I suspect that there is an azure batch pool / node hanging on to the certificate, however the pool / nodes using that certificate have been deleted already (at least they are not visible in the portal).
Is there a way to force delete the certificate, in normal operation my release pipeline is reliant on being able to delete the certificate.
Intercepting azure powershell with fiddler, I can see this in the http response, so it appears to be timing out.
{
"odata.metadata":"https://ttmdpdev.northeurope.batch.azure.com/$metadata#Microsoft.Azure.Batch.Protocol.Entities.Container.errors/@Element","code":"OperationTimedOut","message":{
"lang":"en-US","value":"Operation could not be completed within the specified time.\nRequestId:[REQUEST ID HERE]\nTime:2017-08-23T16:54:23.1811814Z"
}
}
I have also deleted any corresponding tasks and schedules, still no luck.
(Disclosure: At the time of writing, I work on the Azure Batch team, though not on the core service.)
500 errors are usually transient and may represent heavy load on Batch internals (as opposed to 503s which represent heavy load on the Batch API itself). The internal timeout error reflects this. It's possible there was an unexpected spike in demand on specific APIs which are high-cost but are normally low-usage. We monitor and mitigate these, but sometimes an extremely high load with an unusual usage pattern can impact service responsiveness. I'd suggest you keep trying every 10-15 minutes, and if it doesn't clear itself in a few hours then try raising a support ticket.
There is currently no way to force-delete the certificate. This is an internal safety mechanism to ensure that Batch is never in a position where it has to deploy a certificate of which it no longer has a copy. You could request such a feature via the Batch UserVoice.

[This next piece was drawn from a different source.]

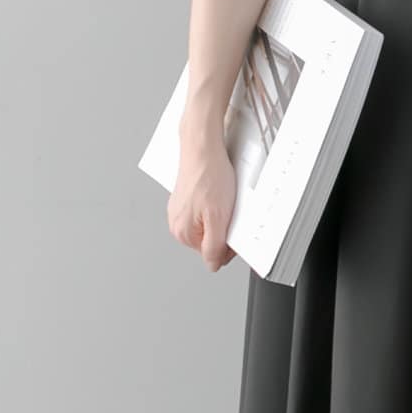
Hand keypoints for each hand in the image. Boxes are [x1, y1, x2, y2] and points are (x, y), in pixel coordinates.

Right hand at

Finally, regarding your specific scenario, you could see whether it's feasible to rejig your workflow so it doesn't have the dependency on certificate deletion. You could, for example, have a garbage collection tool (perhaps running using Azure Functions or Azure Scheduler) that periodically cleans out old certificates. Arguable this adds more complexity (and arguably shouldn't be necessary) but it improves resilience and in other ways simplifies the solution as your main path no longer needs to worry so much about delays and timeouts. If you want to explore this path then perhaps post on the Batch forums and kick off a discussion with the team about possible design approaches.